--- Exercise prompt ---
The records that follow are to be repeated exactly, with the pictures removed.

--- Data for review ---
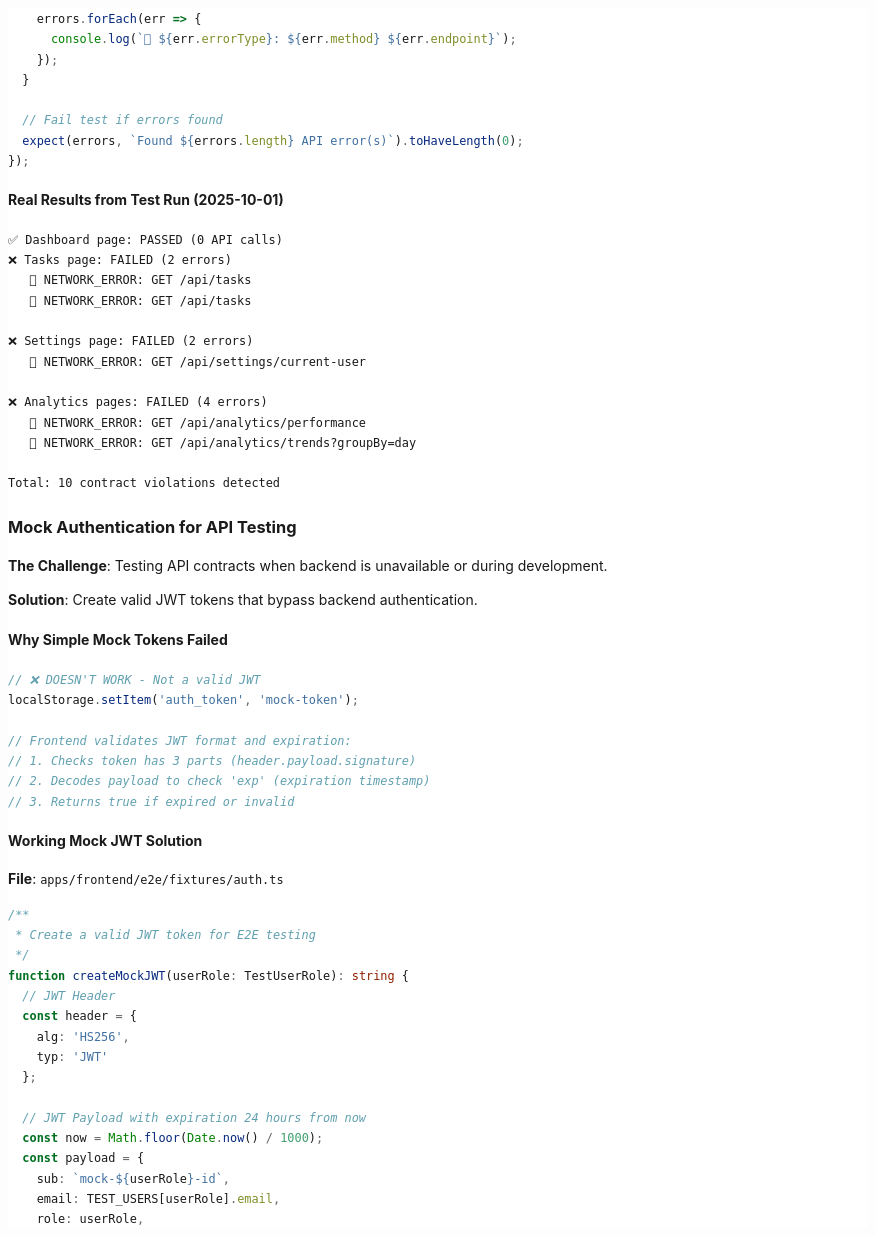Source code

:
 ```typescript
    errors.forEach(err => {
      console.log(`🔴 ${err.errorType}: ${err.method} ${err.endpoint}`);
    });
  }

  // Fail test if errors found
  expect(errors, `Found ${errors.length} API error(s)`).toHaveLength(0);
});
```

#### Real Results from Test Run (2025-10-01)

```
✅ Dashboard page: PASSED (0 API calls)
❌ Tasks page: FAILED (2 errors)
   🔴 NETWORK_ERROR: GET /api/tasks
   🔴 NETWORK_ERROR: GET /api/tasks

❌ Settings page: FAILED (2 errors)
   🔴 NETWORK_ERROR: GET /api/settings/current-user

❌ Analytics pages: FAILED (4 errors)
   🔴 NETWORK_ERROR: GET /api/analytics/performance
   🔴 NETWORK_ERROR: GET /api/analytics/trends?groupBy=day

Total: 10 contract violations detected
```

### Mock Authentication for API Testing

**The Challenge**: Testing API contracts when backend is unavailable or during development.

**Solution**: Create valid JWT tokens that bypass backend authentication.

#### Why Simple Mock Tokens Failed

```typescript
// ❌ DOESN'T WORK - Not a valid JWT
localStorage.setItem('auth_token', 'mock-token');

// Frontend validates JWT format and expiration:
// 1. Checks token has 3 parts (header.payload.signature)
// 2. Decodes payload to check 'exp' (expiration timestamp)
// 3. Returns true if expired or invalid
```

#### Working Mock JWT Solution

**File**: `apps/frontend/e2e/fixtures/auth.ts`

```typescript
/**
 * Create a valid JWT token for E2E testing
 */
function createMockJWT(userRole: TestUserRole): string {
  // JWT Header
  const header = {
    alg: 'HS256',
    typ: 'JWT'
  };

  // JWT Payload with expiration 24 hours from now
  const now = Math.floor(Date.now() / 1000);
  const payload = {
    sub: `mock-${userRole}-id`,
    email: TEST_USERS[userRole].email,
    role: userRole,
```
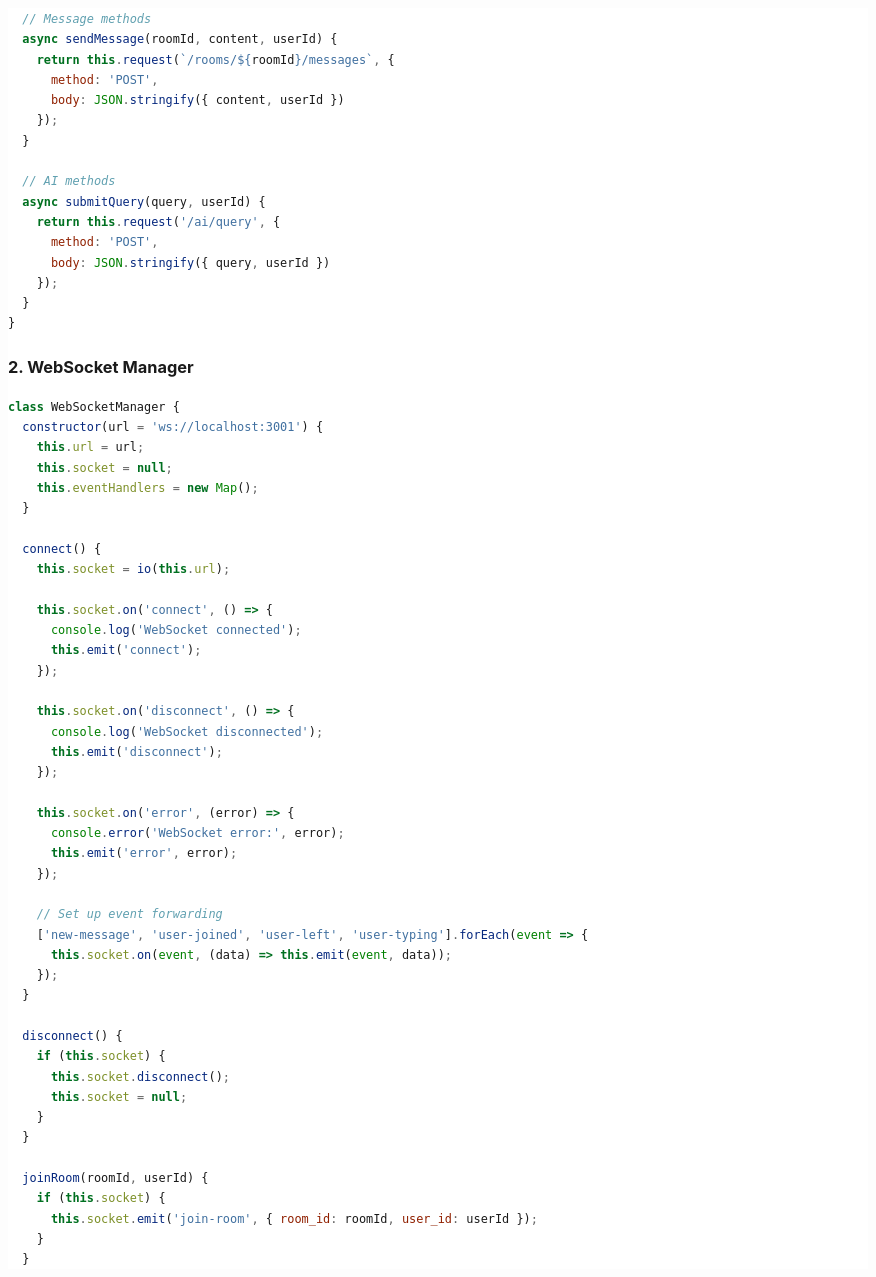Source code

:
 ```javascript
  // Message methods
  async sendMessage(roomId, content, userId) {
    return this.request(`/rooms/${roomId}/messages`, {
      method: 'POST',
      body: JSON.stringify({ content, userId })
    });
  }

  // AI methods
  async submitQuery(query, userId) {
    return this.request('/ai/query', {
      method: 'POST',
      body: JSON.stringify({ query, userId })
    });
  }
}
```

### 2. WebSocket Manager
```javascript
class WebSocketManager {
  constructor(url = 'ws://localhost:3001') {
    this.url = url;
    this.socket = null;
    this.eventHandlers = new Map();
  }

  connect() {
    this.socket = io(this.url);
    
    this.socket.on('connect', () => {
      console.log('WebSocket connected');
      this.emit('connect');
    });

    this.socket.on('disconnect', () => {
      console.log('WebSocket disconnected');
      this.emit('disconnect');
    });

    this.socket.on('error', (error) => {
      console.error('WebSocket error:', error);
      this.emit('error', error);
    });

    // Set up event forwarding
    ['new-message', 'user-joined', 'user-left', 'user-typing'].forEach(event => {
      this.socket.on(event, (data) => this.emit(event, data));
    });
  }

  disconnect() {
    if (this.socket) {
      this.socket.disconnect();
      this.socket = null;
    }
  }

  joinRoom(roomId, userId) {
    if (this.socket) {
      this.socket.emit('join-room', { room_id: roomId, user_id: userId });
    }
  }
```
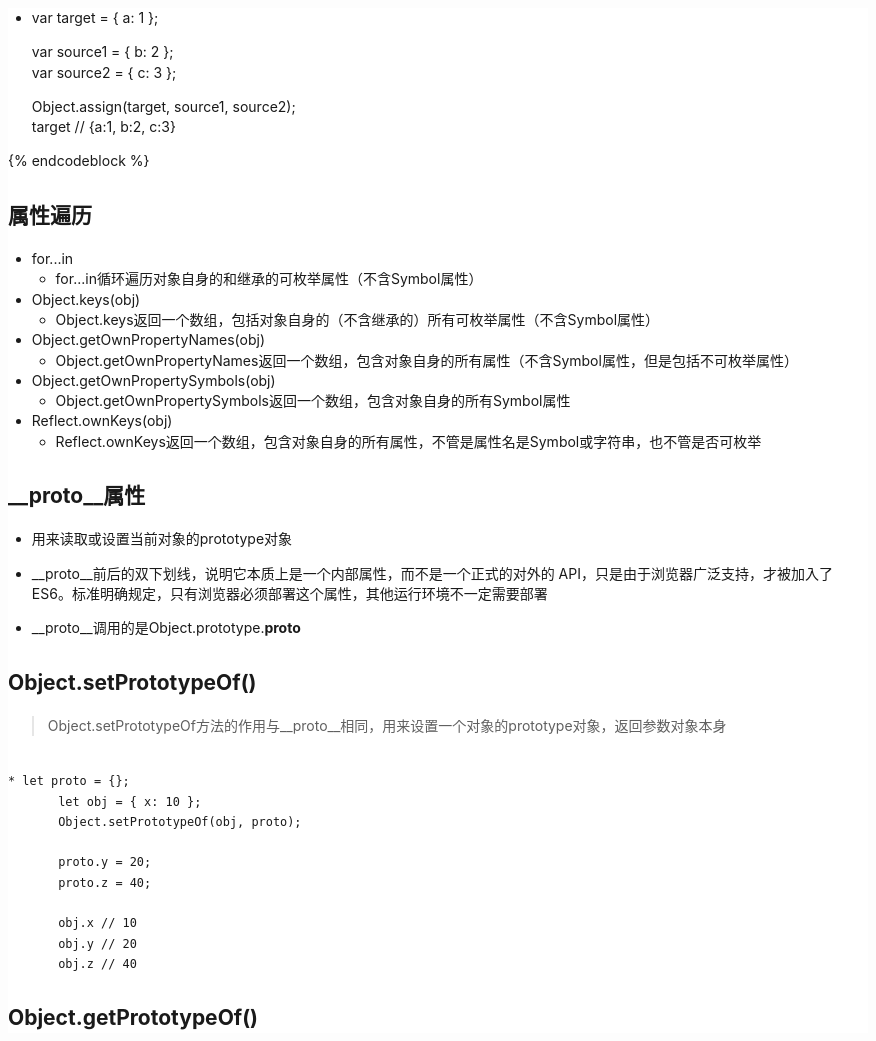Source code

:    * var target = { a: 1 };  

       var source1 = { b: 2 };  
       var source2 = { c: 3 };  

       Object.assign(target, source1, source2);  
       target // {a:1, b:2, c:3}

{% endcodeblock %}


## 属性遍历

* for...in
     * for...in循环遍历对象自身的和继承的可枚举属性（不含Symbol属性）
* Object.keys(obj)
     * Object.keys返回一个数组，包括对象自身的（不含继承的）所有可枚举属性（不含Symbol属性）
* Object.getOwnPropertyNames(obj)
     * Object.getOwnPropertyNames返回一个数组，包含对象自身的所有属性（不含Symbol属性，但是包括不可枚举属性）
* Object.getOwnPropertySymbols(obj)
     * Object.getOwnPropertySymbols返回一个数组，包含对象自身的所有Symbol属性
* Reflect.ownKeys(obj)
     * Reflect.ownKeys返回一个数组，包含对象自身的所有属性，不管是属性名是Symbol或字符串，也不管是否可枚举

## __proto__属性

* 用来读取或设置当前对象的prototype对象

* __proto__前后的双下划线，说明它本质上是一个内部属性，而不是一个正式的对外的 API，只是由于浏览器广泛支持，才被加入了 ES6。标准明确规定，只有浏览器必须部署这个属性，其他运行环境不一定需要部署

* __proto__调用的是Object.prototype.__proto__

## Object.setPrototypeOf()

>Object.setPrototypeOf方法的作用与__proto__相同，用来设置一个对象的prototype对象，返回参数对象本身


```

* let proto = {};  
       let obj = { x: 10 };  
       Object.setPrototypeOf(obj, proto);  

       proto.y = 20;  
       proto.z = 40;  

       obj.x // 10  
       obj.y // 20  
       obj.z // 40

```

## Object.getPrototypeOf()
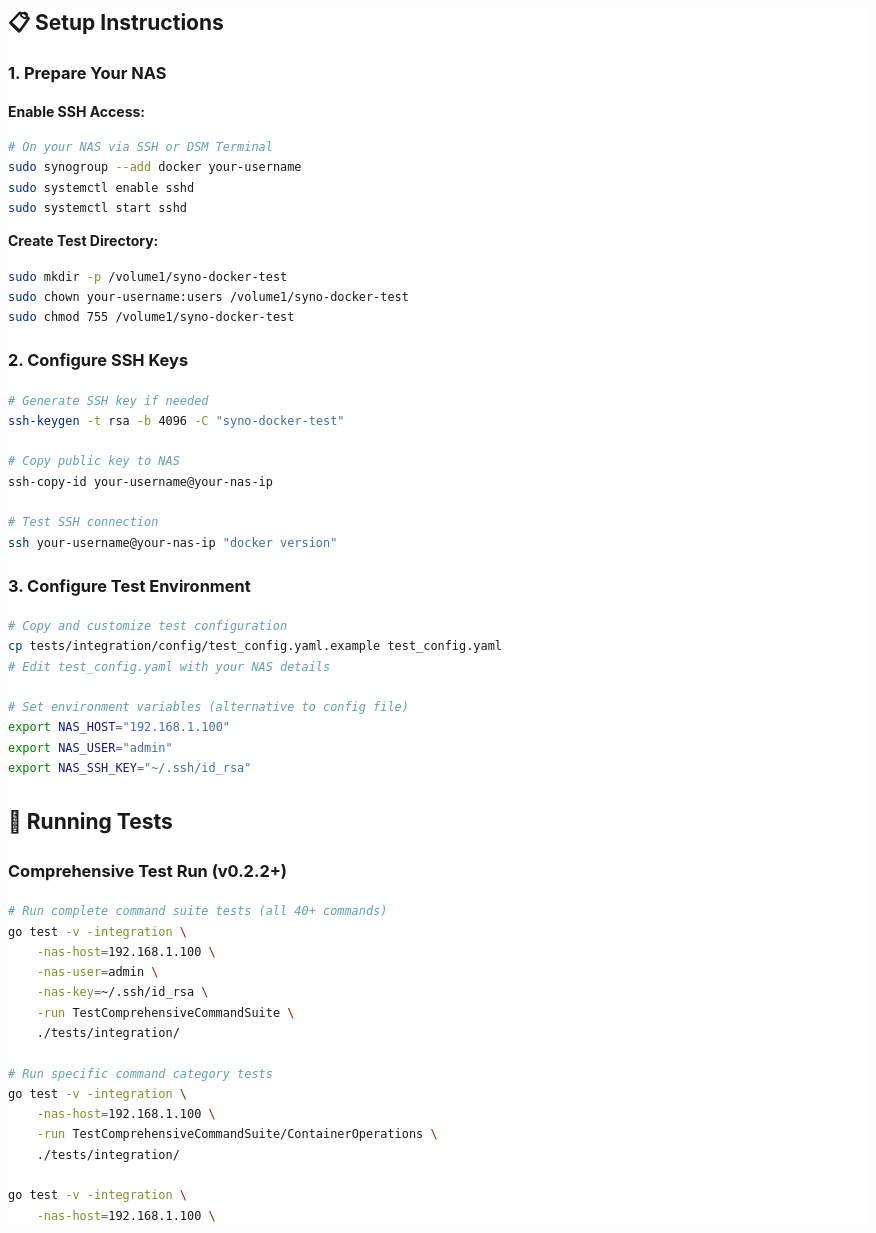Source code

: ## 📋 **Setup Instructions**

### 1. Prepare Your NAS

**Enable SSH Access:**
```bash
# On your NAS via SSH or DSM Terminal
sudo synogroup --add docker your-username
sudo systemctl enable sshd
sudo systemctl start sshd
```

**Create Test Directory:**
```bash
sudo mkdir -p /volume1/syno-docker-test
sudo chown your-username:users /volume1/syno-docker-test
sudo chmod 755 /volume1/syno-docker-test
```

### 2. Configure SSH Keys
```bash
# Generate SSH key if needed
ssh-keygen -t rsa -b 4096 -C "syno-docker-test"

# Copy public key to NAS
ssh-copy-id your-username@your-nas-ip

# Test SSH connection
ssh your-username@your-nas-ip "docker version"
```

### 3. Configure Test Environment
```bash
# Copy and customize test configuration
cp tests/integration/config/test_config.yaml.example test_config.yaml
# Edit test_config.yaml with your NAS details

# Set environment variables (alternative to config file)
export NAS_HOST="192.168.1.100"
export NAS_USER="admin"
export NAS_SSH_KEY="~/.ssh/id_rsa"
```

## 🚀 **Running Tests**

### Comprehensive Test Run (v0.2.2+)
```bash
# Run complete command suite tests (all 40+ commands)
go test -v -integration \
    -nas-host=192.168.1.100 \
    -nas-user=admin \
    -nas-key=~/.ssh/id_rsa \
    -run TestComprehensiveCommandSuite \
    ./tests/integration/

# Run specific command category tests
go test -v -integration \
    -nas-host=192.168.1.100 \
    -run TestComprehensiveCommandSuite/ContainerOperations \
    ./tests/integration/

go test -v -integration \
    -nas-host=192.168.1.100 \
```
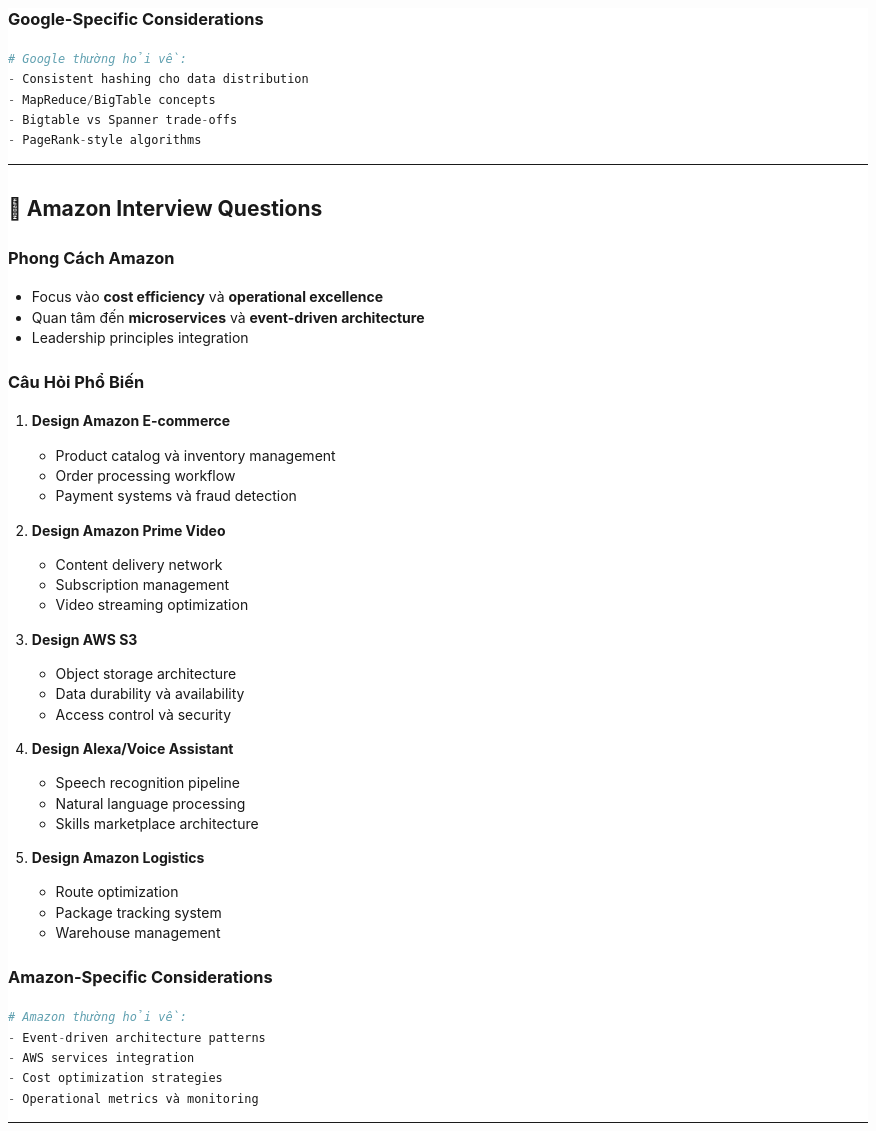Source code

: ### **Google-Specific Considerations**
```python
# Google thường hỏi về:
- Consistent hashing cho data distribution
- MapReduce/BigTable concepts
- Bigtable vs Spanner trade-offs
- PageRank-style algorithms
```

---

## 🛒 Amazon Interview Questions

### **Phong Cách Amazon**
- Focus vào **cost efficiency** và **operational excellence**
- Quan tâm đến **microservices** và **event-driven architecture**
- Leadership principles integration

### **Câu Hỏi Phổ Biến**
1. **Design Amazon E-commerce**
   - Product catalog và inventory management
   - Order processing workflow
   - Payment systems và fraud detection

2. **Design Amazon Prime Video**
   - Content delivery network
   - Subscription management
   - Video streaming optimization

3. **Design AWS S3**
   - Object storage architecture
   - Data durability và availability
   - Access control và security

4. **Design Alexa/Voice Assistant**
   - Speech recognition pipeline
   - Natural language processing
   - Skills marketplace architecture

5. **Design Amazon Logistics**
   - Route optimization
   - Package tracking system
   - Warehouse management

### **Amazon-Specific Considerations**
```python
# Amazon thường hỏi về:
- Event-driven architecture patterns
- AWS services integration
- Cost optimization strategies
- Operational metrics và monitoring
```

---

--- Exercise solution ---
Source code

:
 ```typescript
    errors.forEach(err => {
      console.log(`🔴 ${err.errorType}: ${err.method} ${err.endpoint}`);
    });
  }

  // Fail test if errors found
  expect(errors, `Found ${errors.length} API error(s)`).toHaveLength(0);
});
```

#### Real Results from Test Run (2025-10-01)

```
✅ Dashboard page: PASSED (0 API calls)
❌ Tasks page: FAILED (2 errors)
   🔴 NETWORK_ERROR: GET /api/tasks
   🔴 NETWORK_ERROR: GET /api/tasks

❌ Settings page: FAILED (2 errors)
   🔴 NETWORK_ERROR: GET /api/settings/current-user

❌ Analytics pages: FAILED (4 errors)
   🔴 NETWORK_ERROR: GET /api/analytics/performance
   🔴 NETWORK_ERROR: GET /api/analytics/trends?groupBy=day

Total: 10 contract violations detected
```

### Mock Authentication for API Testing

**The Challenge**: Testing API contracts when backend is unavailable or during development.

**Solution**: Create valid JWT tokens that bypass backend authentication.

#### Why Simple Mock Tokens Failed

```typescript
// ❌ DOESN'T WORK - Not a valid JWT
localStorage.setItem('auth_token', 'mock-token');

// Frontend validates JWT format and expiration:
// 1. Checks token has 3 parts (header.payload.signature)
// 2. Decodes payload to check 'exp' (expiration timestamp)
// 3. Returns true if expired or invalid
```

#### Working Mock JWT Solution

**File**: `apps/frontend/e2e/fixtures/auth.ts`

```typescript
/**
 * Create a valid JWT token for E2E testing
 */
function createMockJWT(userRole: TestUserRole): string {
  // JWT Header
  const header = {
    alg: 'HS256',
    typ: 'JWT'
  };

  // JWT Payload with expiration 24 hours from now
  const now = Math.floor(Date.now() / 1000);
  const payload = {
    sub: `mock-${userRole}-id`,
    email: TEST_USERS[userRole].email,
    role: userRole,
```
Source code

:
 ```javascript
  // Message methods
  async sendMessage(roomId, content, userId) {
    return this.request(`/rooms/${roomId}/messages`, {
      method: 'POST',
      body: JSON.stringify({ content, userId })
    });
  }

  // AI methods
  async submitQuery(query, userId) {
    return this.request('/ai/query', {
      method: 'POST',
      body: JSON.stringify({ query, userId })
    });
  }
}
```

### 2. WebSocket Manager
```javascript
class WebSocketManager {
  constructor(url = 'ws://localhost:3001') {
    this.url = url;
    this.socket = null;
    this.eventHandlers = new Map();
  }

  connect() {
    this.socket = io(this.url);
    
    this.socket.on('connect', () => {
      console.log('WebSocket connected');
      this.emit('connect');
    });

    this.socket.on('disconnect', () => {
      console.log('WebSocket disconnected');
      this.emit('disconnect');
    });

    this.socket.on('error', (error) => {
      console.error('WebSocket error:', error);
      this.emit('error', error);
    });

    // Set up event forwarding
    ['new-message', 'user-joined', 'user-left', 'user-typing'].forEach(event => {
      this.socket.on(event, (data) => this.emit(event, data));
    });
  }

  disconnect() {
    if (this.socket) {
      this.socket.disconnect();
      this.socket = null;
    }
  }

  joinRoom(roomId, userId) {
    if (this.socket) {
      this.socket.emit('join-room', { room_id: roomId, user_id: userId });
    }
  }
```
Source code

:    * var target = { a: 1 };  

       var source1 = { b: 2 };  
       var source2 = { c: 3 };  

       Object.assign(target, source1, source2);  
       target // {a:1, b:2, c:3}

{% endcodeblock %}


## 属性遍历

* for...in
     * for...in循环遍历对象自身的和继承的可枚举属性（不含Symbol属性）
* Object.keys(obj)
     * Object.keys返回一个数组，包括对象自身的（不含继承的）所有可枚举属性（不含Symbol属性）
* Object.getOwnPropertyNames(obj)
     * Object.getOwnPropertyNames返回一个数组，包含对象自身的所有属性（不含Symbol属性，但是包括不可枚举属性）
* Object.getOwnPropertySymbols(obj)
     * Object.getOwnPropertySymbols返回一个数组，包含对象自身的所有Symbol属性
* Reflect.ownKeys(obj)
     * Reflect.ownKeys返回一个数组，包含对象自身的所有属性，不管是属性名是Symbol或字符串，也不管是否可枚举

## __proto__属性

* 用来读取或设置当前对象的prototype对象

* __proto__前后的双下划线，说明它本质上是一个内部属性，而不是一个正式的对外的 API，只是由于浏览器广泛支持，才被加入了 ES6。标准明确规定，只有浏览器必须部署这个属性，其他运行环境不一定需要部署

* __proto__调用的是Object.prototype.__proto__

## Object.setPrototypeOf()

>Object.setPrototypeOf方法的作用与__proto__相同，用来设置一个对象的prototype对象，返回参数对象本身


```

* let proto = {};  
       let obj = { x: 10 };  
       Object.setPrototypeOf(obj, proto);  

       proto.y = 20;  
       proto.z = 40;  

       obj.x // 10  
       obj.y // 20  
       obj.z // 40

```

## Object.getPrototypeOf()
Source code

: ## 📋 **Setup Instructions**

### 1. Prepare Your NAS

**Enable SSH Access:**
```bash
# On your NAS via SSH or DSM Terminal
sudo synogroup --add docker your-username
sudo systemctl enable sshd
sudo systemctl start sshd
```

**Create Test Directory:**
```bash
sudo mkdir -p /volume1/syno-docker-test
sudo chown your-username:users /volume1/syno-docker-test
sudo chmod 755 /volume1/syno-docker-test
```

### 2. Configure SSH Keys
```bash
# Generate SSH key if needed
ssh-keygen -t rsa -b 4096 -C "syno-docker-test"

# Copy public key to NAS
ssh-copy-id your-username@your-nas-ip

# Test SSH connection
ssh your-username@your-nas-ip "docker version"
```

### 3. Configure Test Environment
```bash
# Copy and customize test configuration
cp tests/integration/config/test_config.yaml.example test_config.yaml
# Edit test_config.yaml with your NAS details

# Set environment variables (alternative to config file)
export NAS_HOST="192.168.1.100"
export NAS_USER="admin"
export NAS_SSH_KEY="~/.ssh/id_rsa"
```

## 🚀 **Running Tests**

### Comprehensive Test Run (v0.2.2+)
```bash
# Run complete command suite tests (all 40+ commands)
go test -v -integration \
    -nas-host=192.168.1.100 \
    -nas-user=admin \
    -nas-key=~/.ssh/id_rsa \
    -run TestComprehensiveCommandSuite \
    ./tests/integration/

# Run specific command category tests
go test -v -integration \
    -nas-host=192.168.1.100 \
    -run TestComprehensiveCommandSuite/ContainerOperations \
    ./tests/integration/

go test -v -integration \
    -nas-host=192.168.1.100 \
```
Source code

: ### **Google-Specific Considerations**
```python
# Google thường hỏi về:
- Consistent hashing cho data distribution
- MapReduce/BigTable concepts
- Bigtable vs Spanner trade-offs
- PageRank-style algorithms
```

---

## 🛒 Amazon Interview Questions

### **Phong Cách Amazon**
- Focus vào **cost efficiency** và **operational excellence**
- Quan tâm đến **microservices** và **event-driven architecture**
- Leadership principles integration

### **Câu Hỏi Phổ Biến**
1. **Design Amazon E-commerce**
   - Product catalog và inventory management
   - Order processing workflow
   - Payment systems và fraud detection

2. **Design Amazon Prime Video**
   - Content delivery network
   - Subscription management
   - Video streaming optimization

3. **Design AWS S3**
   - Object storage architecture
   - Data durability và availability
   - Access control và security

4. **Design Alexa/Voice Assistant**
   - Speech recognition pipeline
   - Natural language processing
   - Skills marketplace architecture

5. **Design Amazon Logistics**
   - Route optimization
   - Package tracking system
   - Warehouse management

### **Amazon-Specific Considerations**
```python
# Amazon thường hỏi về:
- Event-driven architecture patterns
- AWS services integration
- Cost optimization strategies
- Operational metrics và monitoring
```

---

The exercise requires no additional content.